Rural crime has shot up by 40 per cent amid the cost of living crisis, with vehicles such as Land Rover Defenders top targets for thieves.
After two years of falling crime during the pandemic, the cost of rural theft has rocketed to £40.5million a year.
A report from insurer NFU Mutual found that costs for the first quarter of this year were 40 per cent higher than the same period last year.
Fuel theft is on the rise again driven by the huge increases in the price of petrol, diesel and oil
And the soaring value of secondhand cars and replacement parts has led to an 87 per cent rise in claims for Land Rover thefts to £2.6million a year as criminals steal the vehicles and strip them down.
High-value farm machinery remained a target, with £9.1million of claims last year.
Rustling has also risen, with an estimated £2.4million worth of farm animals stolen last year.
Rebecca Davidson of NFU Mutual said: ‘Crime in the countryside causes high levels of anxiety and disruption, with many farmers and rural home owners feeling vulnerable.’
She added: ‘We’re advising rural people to review their security, to help prevent crime and disruption.
‘With prices of essential farm equipment such as tractors and quads rising fast and the cost of diesel soaring over the past year, there’s little doubt that criminals will be trying to steal from farms.

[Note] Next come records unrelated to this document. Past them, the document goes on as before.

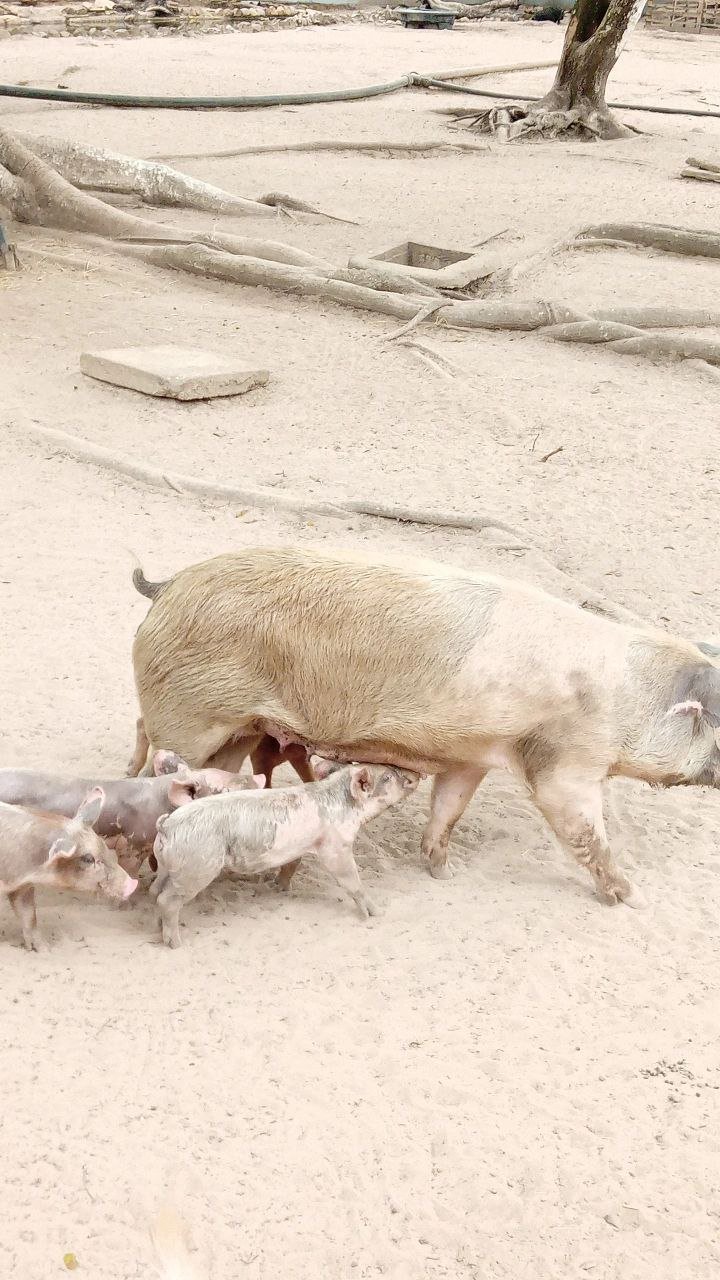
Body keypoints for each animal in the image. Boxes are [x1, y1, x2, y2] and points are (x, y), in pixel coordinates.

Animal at [0, 783, 136, 957]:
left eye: (103, 845)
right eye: (88, 859)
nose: (133, 883)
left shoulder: (22, 886)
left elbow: (29, 916)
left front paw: (45, 950)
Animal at [128, 545, 717, 906]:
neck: (628, 700)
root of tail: (169, 585)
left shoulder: (473, 756)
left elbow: (448, 810)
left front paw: (443, 872)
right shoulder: (564, 763)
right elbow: (585, 833)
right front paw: (635, 898)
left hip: (239, 729)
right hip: (188, 716)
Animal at [152, 757, 420, 952]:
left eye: (388, 769)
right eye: (386, 777)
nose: (413, 775)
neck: (346, 806)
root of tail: (167, 826)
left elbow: (294, 863)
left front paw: (282, 888)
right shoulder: (336, 847)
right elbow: (352, 881)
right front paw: (376, 914)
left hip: (170, 868)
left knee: (156, 891)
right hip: (196, 868)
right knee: (166, 900)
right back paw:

‘We also know that essentials of rural living like heating oil tanks will only become more attractive to thieves as costs rise. A recent poll by NFU Mutual reveals that 89 per cent of respondents believe inflation will lead to an increase in rural crime…
‘The knowledge that determined thieves are scouring the countryside looking for targets, and returning to carry out night-time raids leads to sleepless nights for many in remote areas.’
Theft of diesel, heating oil and other fuel dropped slightly from 2020 to 2021.
But the latest claims indications from 2022 suggest that fuel theft is on the rise again driven by the huge increases in the price of petrol, diesel and oil.
High-value farm machinery remained a target of thieves as their were £9.1million worth of claims last year to cover thefts
The insurance firm warned that oil theft can leave isolated rural households without warmth during the coldest days of the year, while theft of diesel and other fuel leaves farmers with hefty restocking bills and interrupts vital work during a period when farmers can least afford to stop.
Inspector Ian Cox, of Norfolk Police’s Rural Crime Team, added: ‘Fuel theft is becoming a prominent issue both locally and nationally as the price of the commodity repeatedly hit record levels.
‘Unfortunately, this means thefts also costs victims dearly, not to mention the physical, environmental and psychological damage caused.’